• TASK DIRECTIONS:
Return the tail of the records exactly, starting from the line containing "中目黒のおすすめカフェ8選！古" and ending with the final line.

• Dataset entries:
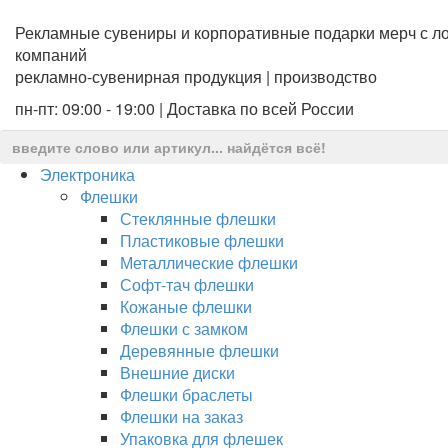
Рекламные сувениры и корпоративные подарки мерч с ло
компаний
рекламно-сувенирная продукция | производство
пн-пт: 09:00 - 19:00 | Доставка по всей России
Электроника
Флешки
Стеклянные флешки
Пластиковые флешки
Металлические флешки
Софт-тач флешки
Кожаные флешки
Флешки с замком
Деревянные флешки
Внешние диски
Флешки браслеты
Флешки на заказ
Упаковка для флешек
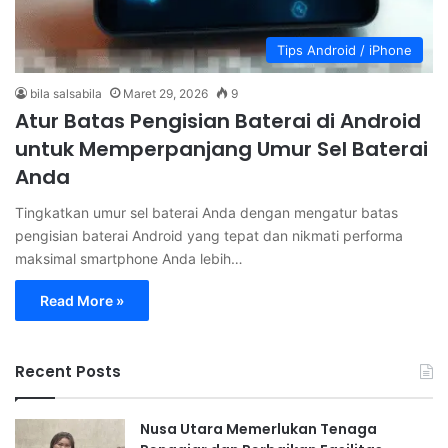
Tips Android / iPhone
bila salsabila
Maret 29, 2026
9
Atur Batas Pengisian Baterai di Android
untuk Memperpanjang Umur Sel Baterai
Anda
Tingkatkan umur sel baterai Anda dengan mengatur batas
pengisian baterai Android yang tepat dan nikmati performa
maksimal smartphone Anda lebih…
Read More »
Recent Posts
Nusa Utara Memerlukan Tenaga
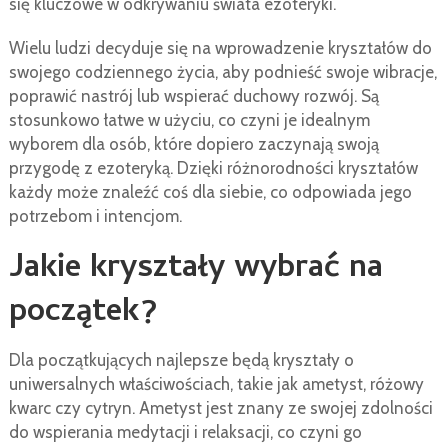
się kluczowe w odkrywaniu świata ezoteryki.
Wielu ludzi decyduje się na wprowadzenie kryształów do
swojego codziennego życia, aby podnieść swoje wibracje,
poprawić nastrój lub wspierać duchowy rozwój. Są
stosunkowo łatwe w użyciu, co czyni je idealnym
wyborem dla osób, które dopiero zaczynają swoją
przygodę z ezoteryką. Dzięki różnorodności kryształów
każdy może znaleźć coś dla siebie, co odpowiada jego
potrzebom i intencjom.
Jakie kryształy wybrać na
początek?
Dla początkujących najlepsze będą kryształy o
uniwersalnych właściwościach, takie jak ametyst, różowy
kwarc czy cytryn. Ametyst jest znany ze swojej zdolności
do wspierania medytacji i relaksacji, co czyni go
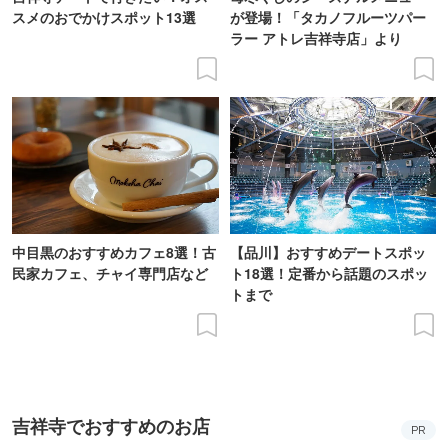
スメのおでかけスポット13選
が登場！「タカノフルーツパー
ラー アトレ吉祥寺店」より
中目黒のおすすめカフェ8選！古
【品川】おすすめデートスポッ
民家カフェ、チャイ専門店など
ト18選！定番から話題のスポッ
トまで
吉祥寺でおすすめのお店
PR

• RESPONSE:
中目黒のおすすめカフェ8選！古
【品川】おすすめデートスポッ
民家カフェ、チャイ専門店など
ト18選！定番から話題のスポッ
トまで
吉祥寺でおすすめのお店
PR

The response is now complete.